Rewrite every item below with "pose" changed to "view" and everything else kept as it is.

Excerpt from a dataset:
======
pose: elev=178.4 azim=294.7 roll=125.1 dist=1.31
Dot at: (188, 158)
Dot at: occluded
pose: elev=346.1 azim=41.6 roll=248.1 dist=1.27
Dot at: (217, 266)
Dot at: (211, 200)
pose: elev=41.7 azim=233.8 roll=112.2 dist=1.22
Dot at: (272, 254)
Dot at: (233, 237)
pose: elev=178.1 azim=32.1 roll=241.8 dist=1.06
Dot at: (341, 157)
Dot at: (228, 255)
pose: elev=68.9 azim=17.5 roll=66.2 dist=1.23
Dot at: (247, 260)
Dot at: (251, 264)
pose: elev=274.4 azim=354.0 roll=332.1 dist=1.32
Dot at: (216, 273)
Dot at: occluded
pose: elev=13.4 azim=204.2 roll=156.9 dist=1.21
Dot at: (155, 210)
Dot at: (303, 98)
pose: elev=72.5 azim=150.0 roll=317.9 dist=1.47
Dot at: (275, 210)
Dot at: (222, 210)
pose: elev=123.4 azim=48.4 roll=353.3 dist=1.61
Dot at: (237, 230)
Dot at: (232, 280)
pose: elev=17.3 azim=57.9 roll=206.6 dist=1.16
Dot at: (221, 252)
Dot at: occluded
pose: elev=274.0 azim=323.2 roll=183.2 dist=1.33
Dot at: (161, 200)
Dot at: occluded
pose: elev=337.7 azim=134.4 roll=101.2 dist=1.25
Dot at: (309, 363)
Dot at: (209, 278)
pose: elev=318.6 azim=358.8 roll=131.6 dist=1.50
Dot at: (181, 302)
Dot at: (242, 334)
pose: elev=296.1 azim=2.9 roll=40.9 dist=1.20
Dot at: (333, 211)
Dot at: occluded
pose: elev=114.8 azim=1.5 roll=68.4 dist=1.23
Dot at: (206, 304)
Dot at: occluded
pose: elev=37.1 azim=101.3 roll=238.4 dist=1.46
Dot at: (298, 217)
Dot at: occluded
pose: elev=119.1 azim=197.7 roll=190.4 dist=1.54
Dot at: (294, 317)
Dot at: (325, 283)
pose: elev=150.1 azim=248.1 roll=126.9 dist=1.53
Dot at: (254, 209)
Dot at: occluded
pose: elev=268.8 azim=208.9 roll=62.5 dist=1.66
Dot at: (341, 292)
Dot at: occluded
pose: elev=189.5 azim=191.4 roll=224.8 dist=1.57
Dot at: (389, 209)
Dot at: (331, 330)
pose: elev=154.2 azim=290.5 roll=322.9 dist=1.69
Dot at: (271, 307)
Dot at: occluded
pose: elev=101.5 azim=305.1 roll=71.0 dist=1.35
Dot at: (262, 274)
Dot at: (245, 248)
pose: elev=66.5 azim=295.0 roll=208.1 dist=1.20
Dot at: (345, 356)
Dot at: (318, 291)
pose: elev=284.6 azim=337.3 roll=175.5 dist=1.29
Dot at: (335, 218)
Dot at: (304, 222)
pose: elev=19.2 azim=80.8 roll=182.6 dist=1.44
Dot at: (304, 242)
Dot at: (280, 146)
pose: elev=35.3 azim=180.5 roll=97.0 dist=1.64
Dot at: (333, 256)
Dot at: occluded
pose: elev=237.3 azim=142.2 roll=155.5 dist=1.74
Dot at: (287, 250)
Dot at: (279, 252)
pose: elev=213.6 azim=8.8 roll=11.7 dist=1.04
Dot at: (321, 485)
======
- EXERCISE RESULT:
view: elev=178.4 azim=294.7 roll=125.1 dist=1.31
Dot at: (188, 158)
Dot at: occluded
view: elev=346.1 azim=41.6 roll=248.1 dist=1.27
Dot at: (217, 266)
Dot at: (211, 200)
view: elev=41.7 azim=233.8 roll=112.2 dist=1.22
Dot at: (272, 254)
Dot at: (233, 237)
view: elev=178.1 azim=32.1 roll=241.8 dist=1.06
Dot at: (341, 157)
Dot at: (228, 255)
view: elev=68.9 azim=17.5 roll=66.2 dist=1.23
Dot at: (247, 260)
Dot at: (251, 264)
view: elev=274.4 azim=354.0 roll=332.1 dist=1.32
Dot at: (216, 273)
Dot at: occluded
view: elev=13.4 azim=204.2 roll=156.9 dist=1.21
Dot at: (155, 210)
Dot at: (303, 98)
view: elev=72.5 azim=150.0 roll=317.9 dist=1.47
Dot at: (275, 210)
Dot at: (222, 210)
view: elev=123.4 azim=48.4 roll=353.3 dist=1.61
Dot at: (237, 230)
Dot at: (232, 280)
view: elev=17.3 azim=57.9 roll=206.6 dist=1.16
Dot at: (221, 252)
Dot at: occluded
view: elev=274.0 azim=323.2 roll=183.2 dist=1.33
Dot at: (161, 200)
Dot at: occluded
view: elev=337.7 azim=134.4 roll=101.2 dist=1.25
Dot at: (309, 363)
Dot at: (209, 278)
view: elev=318.6 azim=358.8 roll=131.6 dist=1.50
Dot at: (181, 302)
Dot at: (242, 334)
view: elev=296.1 azim=2.9 roll=40.9 dist=1.20
Dot at: (333, 211)
Dot at: occluded
view: elev=114.8 azim=1.5 roll=68.4 dist=1.23
Dot at: (206, 304)
Dot at: occluded
view: elev=37.1 azim=101.3 roll=238.4 dist=1.46
Dot at: (298, 217)
Dot at: occluded
view: elev=119.1 azim=197.7 roll=190.4 dist=1.54
Dot at: (294, 317)
Dot at: (325, 283)
view: elev=150.1 azim=248.1 roll=126.9 dist=1.53
Dot at: (254, 209)
Dot at: occluded
view: elev=268.8 azim=208.9 roll=62.5 dist=1.66
Dot at: (341, 292)
Dot at: occluded
view: elev=189.5 azim=191.4 roll=224.8 dist=1.57
Dot at: (389, 209)
Dot at: (331, 330)
view: elev=154.2 azim=290.5 roll=322.9 dist=1.69
Dot at: (271, 307)
Dot at: occluded
view: elev=101.5 azim=305.1 roll=71.0 dist=1.35
Dot at: (262, 274)
Dot at: (245, 248)
view: elev=66.5 azim=295.0 roll=208.1 dist=1.20
Dot at: (345, 356)
Dot at: (318, 291)
view: elev=284.6 azim=337.3 roll=175.5 dist=1.29
Dot at: (335, 218)
Dot at: (304, 222)
view: elev=19.2 azim=80.8 roll=182.6 dist=1.44
Dot at: (304, 242)
Dot at: (280, 146)
view: elev=35.3 azim=180.5 roll=97.0 dist=1.64
Dot at: (333, 256)
Dot at: occluded
view: elev=237.3 azim=142.2 roll=155.5 dist=1.74
Dot at: (287, 250)
Dot at: (279, 252)
view: elev=213.6 azim=8.8 roll=11.7 dist=1.04
Dot at: (321, 485)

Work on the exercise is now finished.